Work required: Apart from the pictures, which must be omitted, restate the data exactly.

Supplied material:
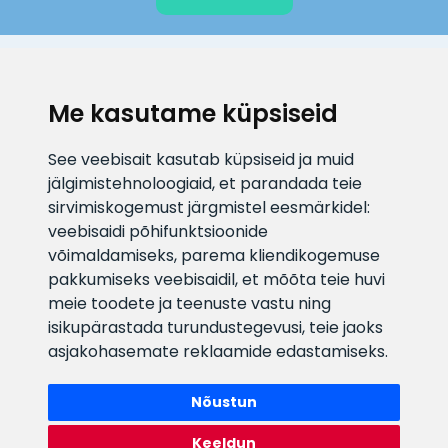
KLIENDITUGI
Me kasutame küpsiseid
E-posti aadress
Infotelefon
See veebisait kasutab küpsiseid ja muid
info@veefiltrid.ee
+372 58862212
jälgimistehnoloogiaid, et parandada teie
sirvimiskogemust järgmistel eesmärkidel:
Vaata tööaegu
veebisaidi põhifunktsioonide
Reti tee 11, Peetri, 75312 Harju
võimaldamiseks
,
parema kliendikogemuse
maakond, Estonia
pakkumiseks veebisaidil
,
et mõõta teie huvi
meie toodete ja teenuste vastu ning
isikupärastada turundustegevusi
,
teie jaoks
asjakohasemate reklaamide edastamiseks
.
Nõustun
Keeldun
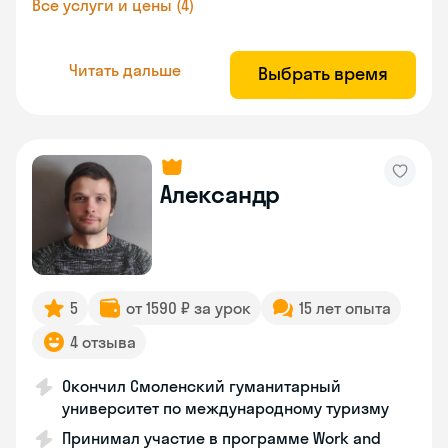
Все услуги и цены (4)
Читать дальше
Выбрать время
Александр
5
от 1590 ₽ за урок
15 лет опыта
4 отзыва
Окончил Смоленский гуманитарный
университет по международному туризму
Принимал участие в программе Work and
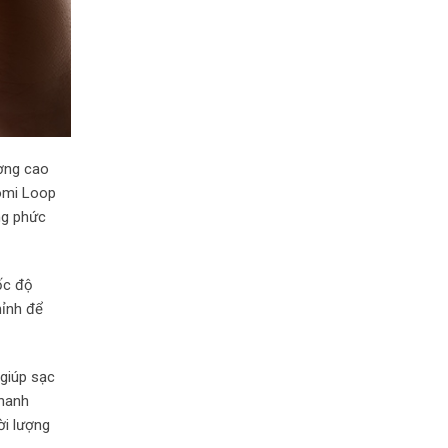
ượng cao
aomi Loop
ng phức
ốc độ
hỉnh để
 giúp sạc
nhanh
ời lượng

Result for this exercise:
KLIENDITUGI
Me kasutame küpsiseid
E-posti aadress
Infotelefon
See veebisait kasutab küpsiseid ja muid
info@veefiltrid.ee
+372 58862212
jälgimistehnoloogiaid, et parandada teie
sirvimiskogemust järgmistel eesmärkidel:
Vaata tööaegu
veebisaidi põhifunktsioonide
Reti tee 11, Peetri, 75312 Harju
võimaldamiseks
,
parema kliendikogemuse
maakond, Estonia
pakkumiseks veebisaidil
,
et mõõta teie huvi
meie toodete ja teenuste vastu ning
isikupärastada turundustegevusi
,
teie jaoks
asjakohasemate reklaamide edastamiseks
.
Nõustun
Keeldun
Все услуги и цены (4)
Читать дальше
Выбрать время
Александр
5
от 1590 ₽ за урок
15 лет опыта
4 отзыва
Окончил Смоленский гуманитарный
университет по международному туризму
Принимал участие в программе Work and
ượng cao
aomi Loop
ng phức
ốc độ
hỉnh để
 giúp sạc
nhanh
ời lượng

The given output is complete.